Although we haven’t yet seen examples in the wild, researchers from Columbia University last year showed how potentially large numbers of legacy printers are vulnerable to attack simply by receiving specially crafted print jobs. When you consider that many of these printers are wireless and some even accessible from the Internet, the impact of a widely available exploit could be catastrophic.

Multi-vendor approach

In the early days of anti-malware protection, when the technology was immature and inter-vendor collaboration was all but non-existent, the smart money was on multiple levels of protection from multiple different vendors. The idea was that if one vendor missed something, another could still catch it and vice-versa. Of course, the vendors of multi-level solutions didn’t like this very much, since it made it impossible to own and control their accounts.

Eventually, as the main vendors completed their portfolios with offerings at each layer - Desktops, Servers and Gateway - they looked for ways to reverse this industry “best practice”. The answer, with a little help from industry analysts, was to show how the increased cost of managing a multi-vendor environment outweighed any savings from increased detection rate. In reality, although the difference in detection rates between the major players narrowed somewhat - thanks largely to the sharing of malware samples among vendors - some solutions are still far more effective than others.

So why do I still need multi-layered security?

With desktop anti-malware protection addressing an ever broader spectrum of threats, many organizations, particularly at the SMB end of the market, ask whether additional protection at the servers and gateway is still strictly necessary.   To answer this, you just need to consider all the different ways in which malware can enter a network and all the possible places it can hide.

Unique, previously un-encountered malware is now being released into the wild at an average rate of about 30 per minute, so no matter how rapidly leading vendors such as Kaspersky Lab respond with updated signatures, those customers unlucky enough to be the first targets, still risk infection. Even if, within an hour, new detection signatures have been distributed to the customer’s head office and all the infections cleaned from PCs and laptops, what is to stop infected files, which may still lurk on the file- or mail-server, being unwittingly forwarded to remote offices or worse still, customers and suppliers?

The simple addition of high performance malware detection and blocking at the gateway will not only prevent this, it will also likely reduce the number of initial infections, thus reducing cleanup costs. This is because signature updates take a certain amount of time to propagate to all the PCs on a network and this time is further increased with mobile laptop users, who may return only after several days of absence from the office.

OK, I hear you say, then why not just employ anti-malware at the gateway and ignore the client side. This approach would be fine if the client side devices had no CD ROM drives, SD card slots, or USB interfaces, and if they never left the building.

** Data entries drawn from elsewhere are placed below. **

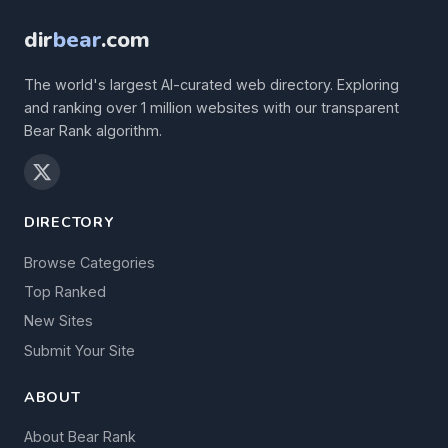
dir
bear
.com
The world's largest AI-curated web directory. Exploring
and ranking over 1 million websites with our transparent
Bear Rank algorithm.
DIRECTORY
Browse Categories
Top Ranked
New Sites
Submit Your Site
ABOUT
About Bear Rank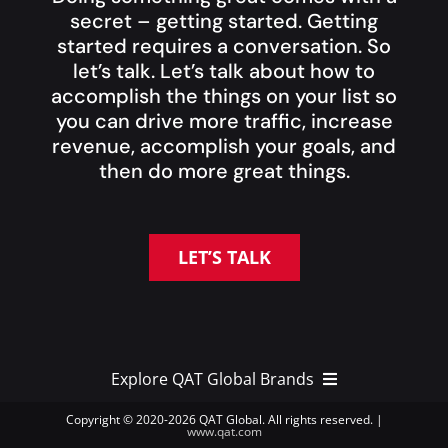
secret – getting started. Getting
started requires a conversation. So
let’s talk. Let’s talk about how to
accomplish the things on your list so
you can drive more traffic, increase
revenue, accomplish your goals, and
then do more great things.
LET’S TALK
Explore QAT Global Brands
Copyright © 2020-
2026 QAT Global. All rights reserved. |
www.qat.com
QAT Global Brands >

However, back in the real world, there is really no sensible alternative to managed anti-malware client software.

So what about those compromised printers and routers?

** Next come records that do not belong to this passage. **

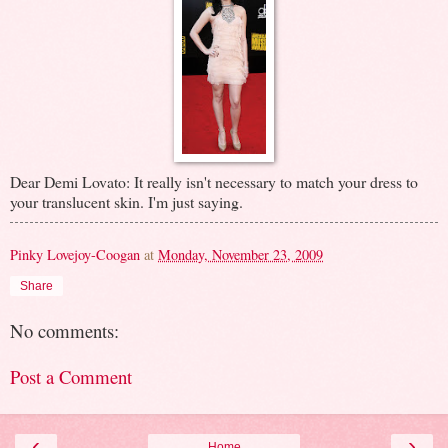
Dear Demi Lovato: It really isn't necessary to match your dress to
your translucent skin. I'm just saying.
Pinky Lovejoy-Coogan
at
Monday, November 23, 2009
Share
No comments:
Post a Comment
‹
›
Home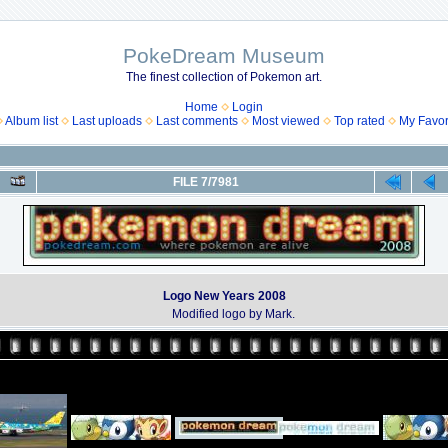
PokeDream Museum
The finest collection of Pokemon art.
Home
Login
Album list
Last uploads
Last comments
Most viewed
Top rated
My Favor
FILE 7/7981
Logo New Years 2008
Modified logo by Mark.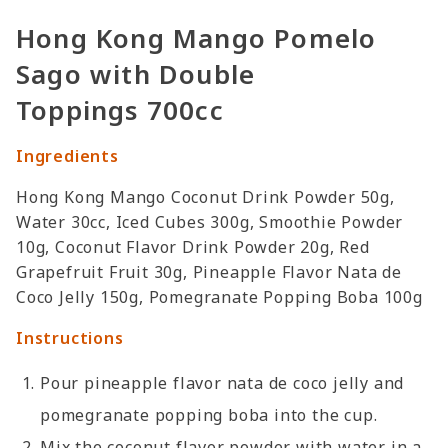
Hong Kong Mango Pomelo
Sago with Double
Toppings 700cc
Ingredients
Hong Kong Mango Coconut Drink Powder 50g,
Water 30cc, Iced Cubes 300g, Smoothie Powder
10g, Coconut Flavor Drink Powder 20g, Red
Grapefruit Fruit 30g, Pineapple Flavor Nata de
Coco Jelly 150g, Pomegranate Popping Boba 100g
Instructions
Pour pineapple flavor nata de coco jelly and
pomegranate popping boba into the cup.
Mix the coconut flavor powder with water in a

There is unfortunately no single silver-bullet solution to ensure safety from all potential threats, but by integrating high performance anti-malware into every layer of the network, we can at least stand a good chance of identifying and isolating attacks before they spread. Combine this with powerful Intrusion Prevention, protocol and behaviour analysis,  Application Control, Vulnerability management and all the other defences found in a NETASQ Next Generation firewall, and you’ll greatly reduce your exposure to such threats.

Of course, these layers of protection are only effective when enabled, so if you own such a device, your most important task today could be to double check that every protection layer is enabled.